___ Data records

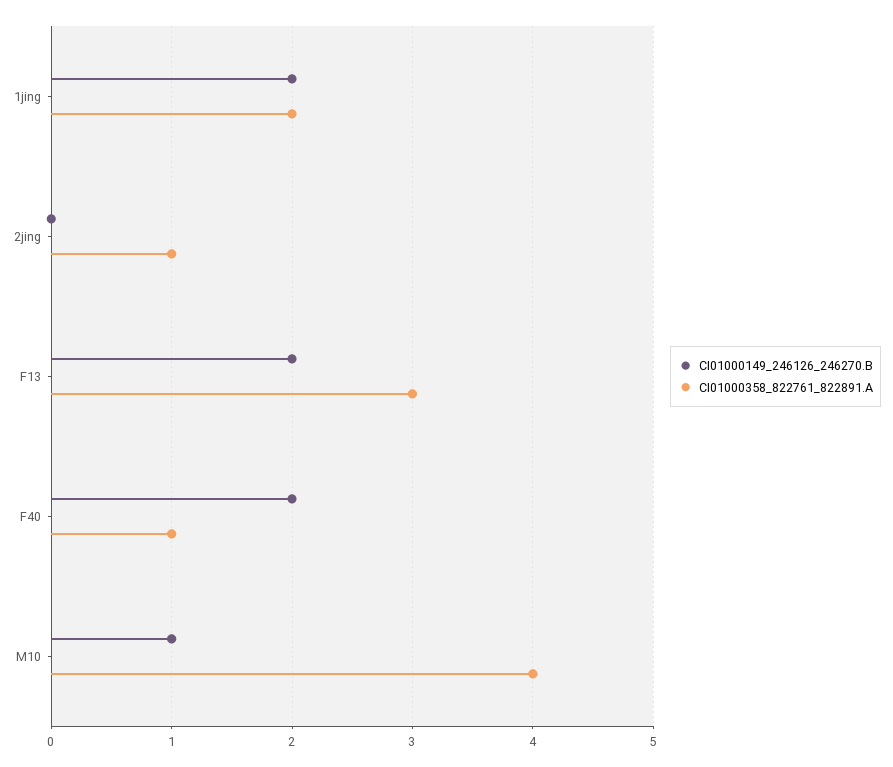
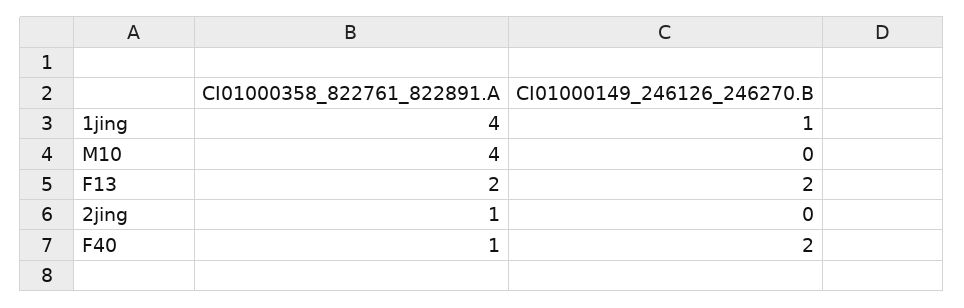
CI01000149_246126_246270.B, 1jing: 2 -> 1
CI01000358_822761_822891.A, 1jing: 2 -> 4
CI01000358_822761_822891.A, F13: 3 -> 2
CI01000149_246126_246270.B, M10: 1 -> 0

______
___ Data records

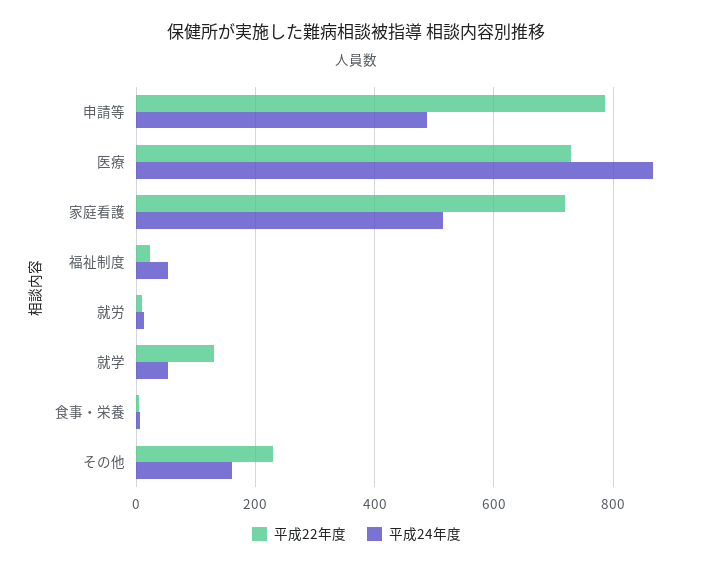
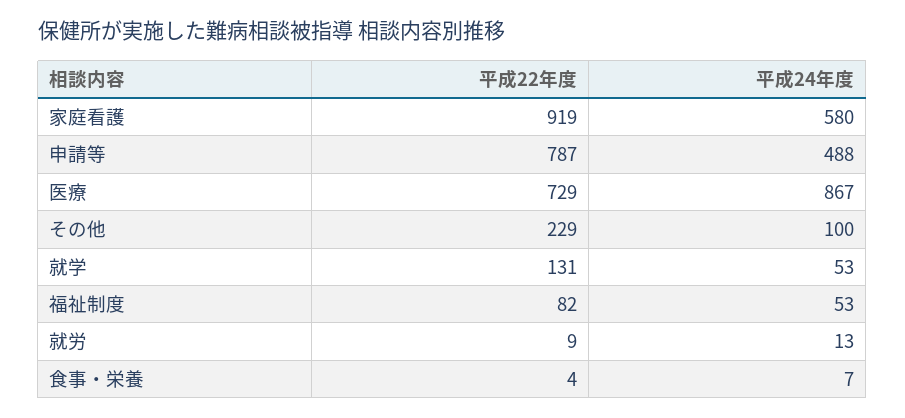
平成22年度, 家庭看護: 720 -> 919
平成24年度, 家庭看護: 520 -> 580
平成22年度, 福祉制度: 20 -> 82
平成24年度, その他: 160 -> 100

______
___ Data records

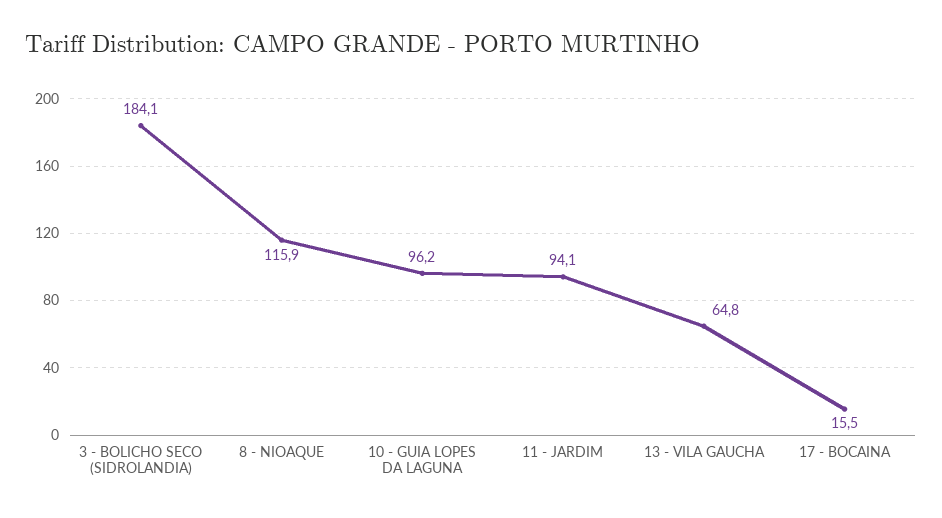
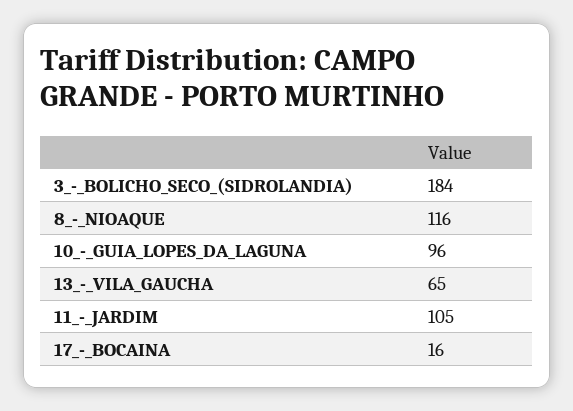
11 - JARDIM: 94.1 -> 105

______

The result should be every line that contains "家庭看護", copied from the entries.

平成22年度, 家庭看護: 720 -> 919
平成24年度, 家庭看護: 520 -> 580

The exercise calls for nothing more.